(RECORDS SUPPLIED Opens)

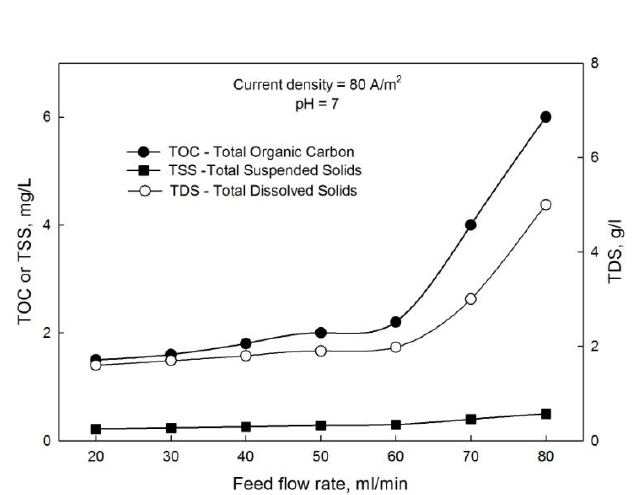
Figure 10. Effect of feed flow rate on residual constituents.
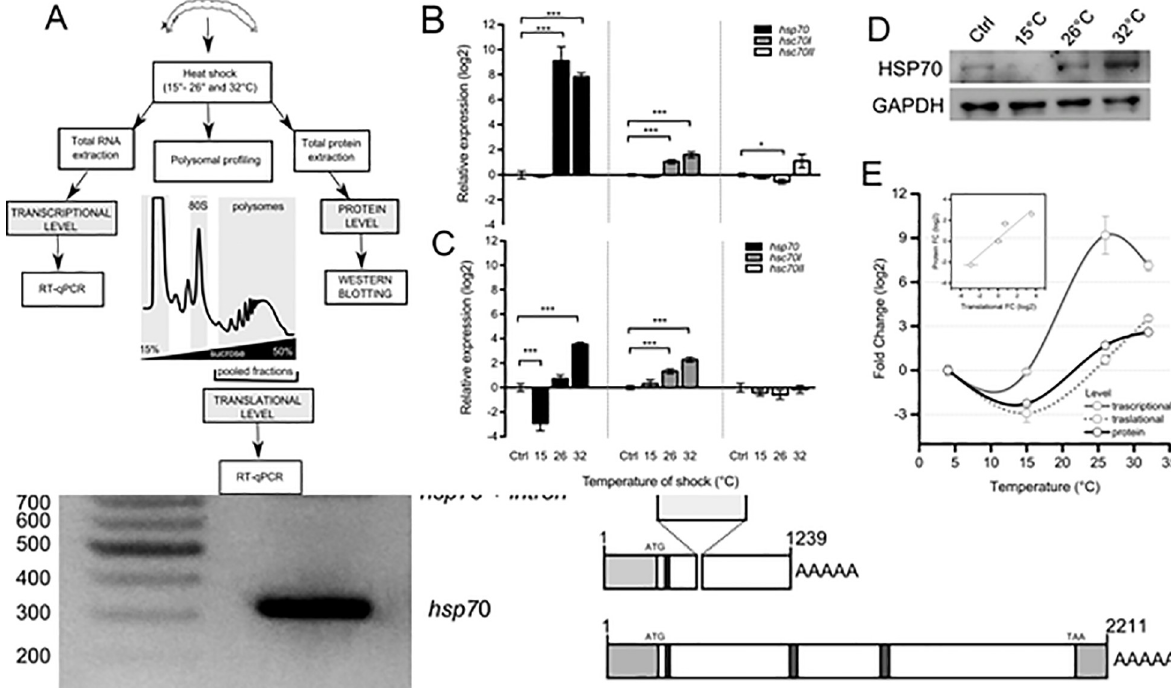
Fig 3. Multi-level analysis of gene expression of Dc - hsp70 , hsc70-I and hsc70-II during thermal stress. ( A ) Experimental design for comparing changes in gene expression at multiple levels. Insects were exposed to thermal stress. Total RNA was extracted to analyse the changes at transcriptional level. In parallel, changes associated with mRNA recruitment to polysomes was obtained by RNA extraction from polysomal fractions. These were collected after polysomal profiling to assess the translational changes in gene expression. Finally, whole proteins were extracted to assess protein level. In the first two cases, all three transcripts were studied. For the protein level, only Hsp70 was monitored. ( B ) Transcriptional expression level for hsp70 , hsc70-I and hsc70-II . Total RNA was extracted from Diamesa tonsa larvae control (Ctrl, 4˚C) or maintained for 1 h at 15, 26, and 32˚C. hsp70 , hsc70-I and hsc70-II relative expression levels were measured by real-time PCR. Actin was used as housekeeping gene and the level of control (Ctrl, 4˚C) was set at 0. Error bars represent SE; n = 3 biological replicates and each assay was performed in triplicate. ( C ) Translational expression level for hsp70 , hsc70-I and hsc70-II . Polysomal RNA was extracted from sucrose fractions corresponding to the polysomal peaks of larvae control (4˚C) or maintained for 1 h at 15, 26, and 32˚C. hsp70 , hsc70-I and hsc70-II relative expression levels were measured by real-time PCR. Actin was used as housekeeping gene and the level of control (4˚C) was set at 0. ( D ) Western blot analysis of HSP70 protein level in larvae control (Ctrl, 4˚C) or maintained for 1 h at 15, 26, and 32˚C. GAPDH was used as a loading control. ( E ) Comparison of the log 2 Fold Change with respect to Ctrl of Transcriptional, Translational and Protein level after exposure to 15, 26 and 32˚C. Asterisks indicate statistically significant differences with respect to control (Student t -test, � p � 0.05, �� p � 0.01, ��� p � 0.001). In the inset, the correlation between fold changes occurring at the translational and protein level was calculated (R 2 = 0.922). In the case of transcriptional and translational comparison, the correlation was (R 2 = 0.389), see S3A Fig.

(RECORDS SUPPLIED Closes)
(RECORDS SUPPLIED Opens)

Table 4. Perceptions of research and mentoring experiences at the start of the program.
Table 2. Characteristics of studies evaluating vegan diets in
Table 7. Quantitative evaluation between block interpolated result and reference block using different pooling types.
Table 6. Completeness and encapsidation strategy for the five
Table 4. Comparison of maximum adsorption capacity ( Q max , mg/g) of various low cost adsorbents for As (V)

(RECORDS SUPPLIED Closes)

### ABOUT THIS EXERCISE
Out of the material above, output word for word the line with "Table 2. Characteristics", the line with "Table 4. Comparison", and all lines between them, with nothing else.

### TASK OUTPUT
Table 2. Characteristics of studies evaluating vegan diets in
Table 7. Quantitative evaluation between block interpolated result and reference block using different pooling types.
Table 6. Completeness and encapsidation strategy for the five
Table 4. Comparison of maximum adsorption capacity ( Q max , mg/g) of various low cost adsorbents for As (V)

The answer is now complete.